El jamaicano se convirtió en Río 2016 el primer atleta en conseguir tres oros en los 100 metros planos durante unos Juegos Olímpicos, en una carrera que lo eleva al Olimpo de los deportistas más exitosos de todos los tiempos, ese que ya tiene nombres como Pelé, Michael Jordan y Michael Phelps.

Bolt tuvo un inicio lento, algo que es común debido a su larga envergadura, pero en los últimos 50 metros dio caza a sus rivales para cruzar la meta con el dedo índice en alto, marcando que es el número uno del mundo.

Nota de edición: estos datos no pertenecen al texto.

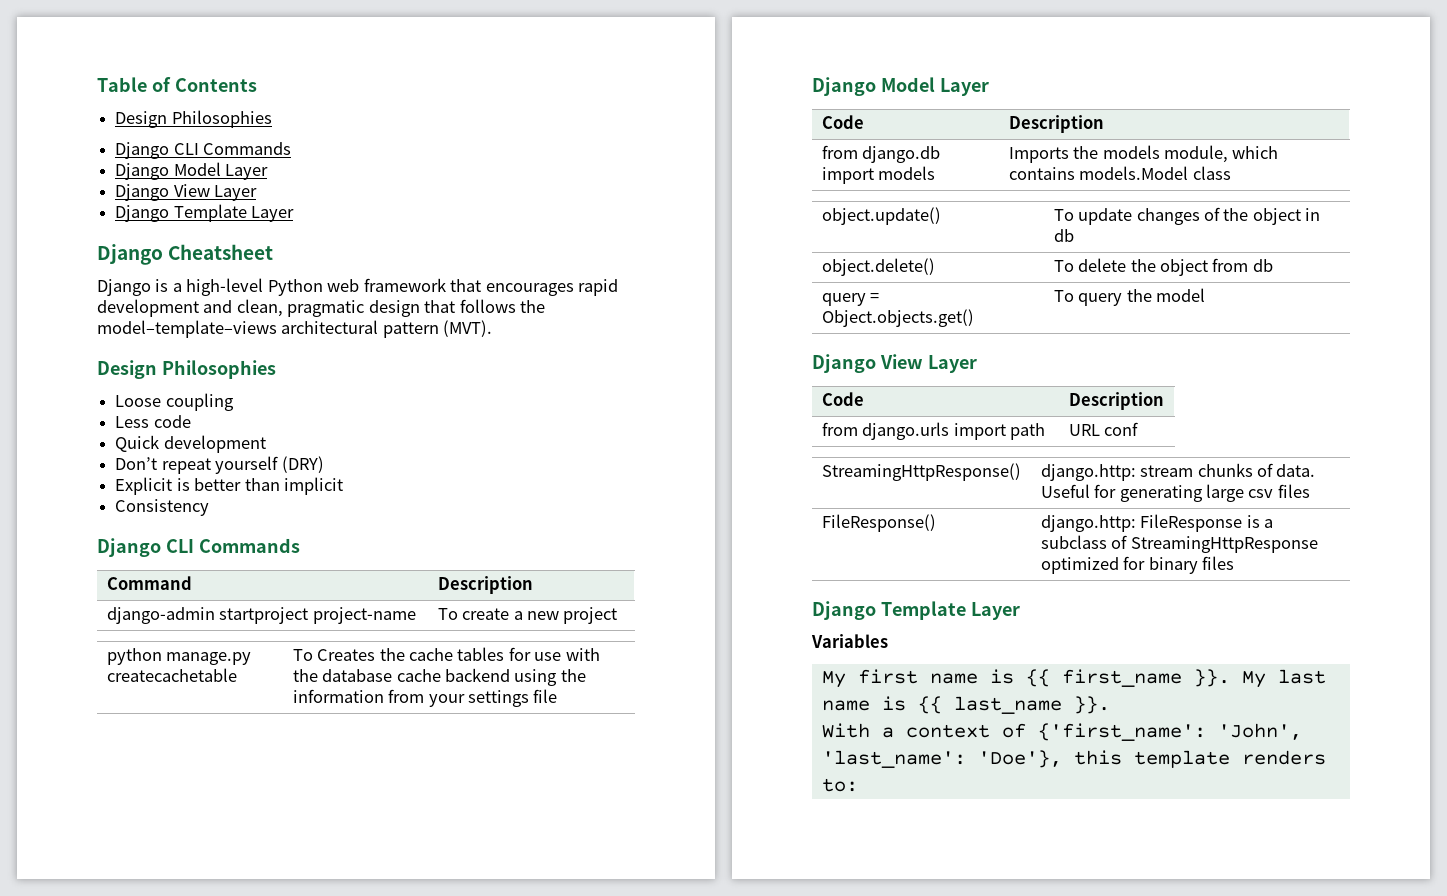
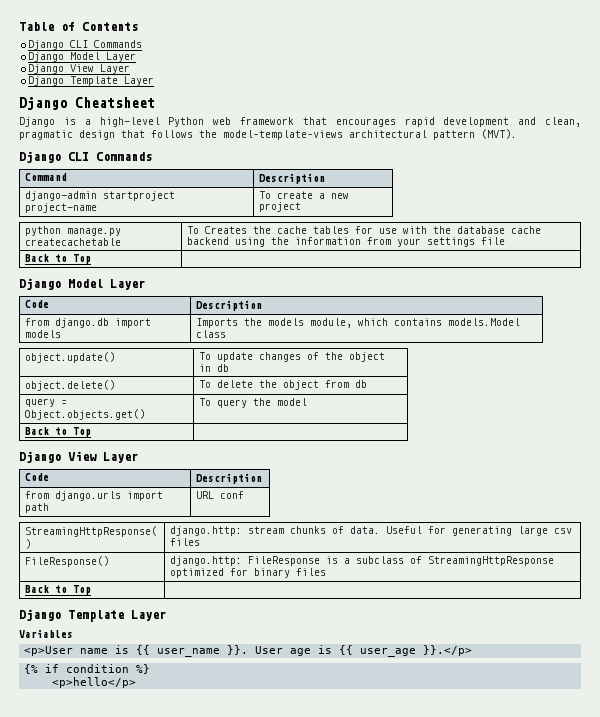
[115,110,272,128] // Design Philosophies -> (138, 26) none
[97,360,276,379] [115,393,234,411] [115,415,191,428] [115,435,266,453] [115,456,324,474] [115,477,343,495] [115,499,210,516] // Design Philosophies // Loose coupling // Less code // Quick development // Don’t repeat yourself (DRY) // Explicit is better than implicit // Consistency -> (517, 134) none
(558, 696) none -> [24,254,91,264] // Back to Top |
(1205, 295) none -> [24,427,91,437] // Back to Top |
(1234, 563) none -> [24,585,91,595] // Back to Top |
[821,669,1326,688] [821,696,1110,714] [821,723,1302,741] [821,750,1326,768] [821,778,858,792] My first name is {{ first_name }}. My last name is {{ last_name }}. // With a context of {'first_name': 'John', 'last_name': 'Doe'}, this template renders to: -> [24,645,473,657] [24,664,151,674] [52,677,137,688] <p>User name is {{ user_name }}. User age is {{ user_age }}.</p> // {% if condition %} // <p>hello</p>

Lo siguieron Justin Gatlin, su principal némesis, con 9,89 segundos, y el canadiense Andre de Grasse, quien anotó 9,91 segundos para colgarse el bronce.

Tras su triunfo, Usain Bolt celebró con un estadio efervescente coreando su nombre e hizo su clásico gesto -to di word- y prometió que buscará dos medallas de oro más, en los 200 metros planos y el relevo 4×100. Probablemente sus últimas, ya que anunció que Rio 2016 son sus últimos Juegos Olímpicos.